In a statement by CFTC commissioner Christy Goldsmith Romero, she noted that emerging technologies such as digital assets, artificial intelligence, and cloud services have introduced vital risks. This has compelled the CFTC to reevaluate its regulatory oversight and risk management requirements.

The main focus areas are the technology and cyber sectors, customer fund segregation, safeguarding counterparty collateral, and climate-rated financial risk.

Further, major institutional collapses and rising risks associated with distributed networks, stablecoins, and digital assets may influence that regulation. Romero further added:

Digital assets carry risks—something that has become all too clear in the past year

The proposal, aimed at bolstering investor protection and ensuring the financial system’s stability, will now undergo a period of public comment before potential implementation.

CFTC Now Open To Public Comments

In a June 1 statement, Romero announced the CFTC’s invitation to comment on potential risk management program changes. She highlighted the increasing integration of digital assets with banks and brokers and the evolving risks posed by these developments.

Romero also drew attention to the ongoing concerns surrounding custody practices within the industry. She noted that brokers might consider holding customer assets as stablecoins or other digital assets, which could introduce unique and unknown risks.

The CFTC is now open to public comments on the proposal for 60 days.

CFTC

According to Romero, more than the existing CFTC risk models may be required to manage an evolving financial sector. She said, “We should not assume that our existing segregation rules and risk management framework comprehensively cover the evolving market risks.”

As per CFTC’s commissioner, the uncontemplated risks associated with safeguarding customer property have come to light with the rise of stablecoins.

Romero asserted that ”for example brokers may explore holding customer property in the form of stablecoins or other digital assets that could result in unknown and unique risks.” Further considerations include cyber attacks and a potential necessity to update segregation rules to account for future risks.

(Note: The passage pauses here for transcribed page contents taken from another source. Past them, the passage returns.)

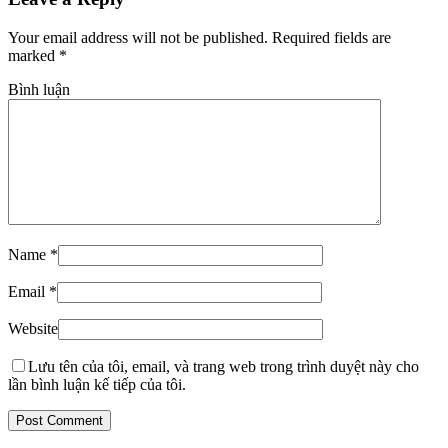
Your email address will not be published. Required fields are
marked
*
Bình luận
Name
*
Email
*
Website
Lưu tên của tôi, email, và trang web trong trình duyệt này cho
lần bình luận kế tiếp của tôi.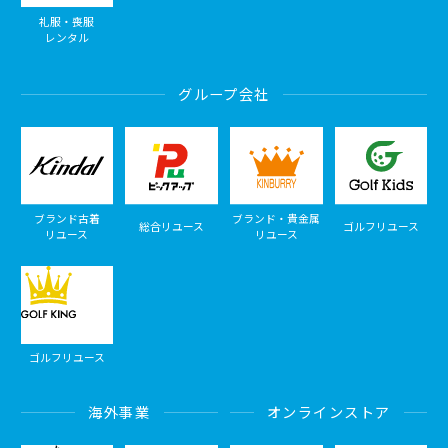
礼服・喪服
レンタル
グループ会社
ブランド古着
ブランド・貴金属
総合リユース
ゴルフリユース
リユース
リユース
ゴルフリユース
海外事業
オンラインストア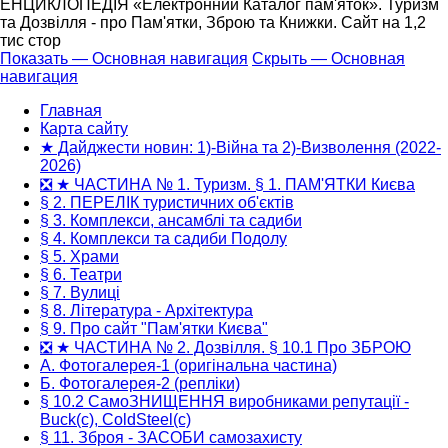
ЕНЦИКЛОПЕДІЯ «Електронний Каталог пам'яток». Туризм
та Дозвілля - про Пам'ятки, Зброю та Книжки. Сайт на 1,2
тис стор
Показать — Основная навигация
Скрыть — Основная
навигация
Основная
навигация
Главная
Карта сайту
★ Дайджести новин: 1)-Війна та 2)-Визволення (2022-
2026)
❎ ★ ЧАСТИНА № 1. Туризм. § 1. ПАМ'ЯТКИ Києва
§ 2. ПЕРЕЛІК туристичних об'єктів
§ 3. Комплекси, ансамблі та садиби
§ 4. Комплекси та садиби Подолу
§ 5. Храми
§ 6. Театри
§ 7. Вулиці
§ 8. Література - Архітектура
§ 9. Про сайт "Пам'ятки Києва"
❎ ★ ЧАСТИНА № 2. Дозвілля. § 10.1 Про ЗБРОЮ
А. Фотогалерея-1 (оригінальна частина)
Б. Фотогалерея-2 (репліки)
§ 10.2 СамоЗНИЩЕННЯ виробниками репутації -
Buck(c), ColdSteel(c)
§ 11. Зброя - ЗАСОБИ самозахисту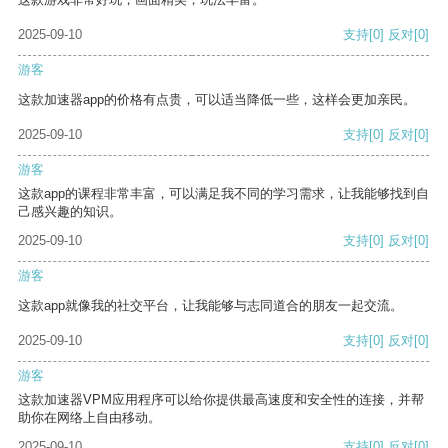
2025-09-10
支持
[0]
反对
[0]
游客
这款加速器app的价格有点贵，可以适当降低一些，这样会更加亲民。
2025-09-10
支持
[0]
反对
[0]
游客
这款app的课程非常丰富，可以满足我不同的学习需求，让我能够找到自
己感兴趣的知识。
2025-09-10
支持
[0]
反对
[0]
游客
这款app就像我的社交平台，让我能够与志同道合的朋友一起交流。
2025-09-10
支持
[0]
反对
[0]
游客
这款加速器VPM应用程序可以给你提供最高速度和安全性的连接，并帮
助你在网络上自由移动。
2025-09-10
支持
[0]
反对
[0]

The Agency’s Proactive Approach

Commissioner Romero, known for her crypto-friendly stance, has been vocal about the importance of oversight and investor protection. She has consistently advocated for measures to mitigate risks and enhance regulatory safeguards. In April, Romero proposed reducing the anonymity of certain tokens to better manage the risks associated with digital assets.

The CFTC’s proactive approach aligns with recent regulatory efforts to monitor and regulate the crypto industry more closely. Earlier this year, CFTC filed a lawsuit against Binance, the world’s largest crypto exchange, accusing it of multiple trading derivatives violations and failure to comply with AML and know-your-customer regulations.

As the CFTC addresses the risks posed by the ever-evolving digital asset landscape, it is poised to play a vital role in shaping the regulatory framework surrounding cryptocurrencies and emerging technologies. By addressing the risks associated with crypto volatility and custody practices, the CFTC aims to enhance investor protection and ensure the stability and integrity of the financial system.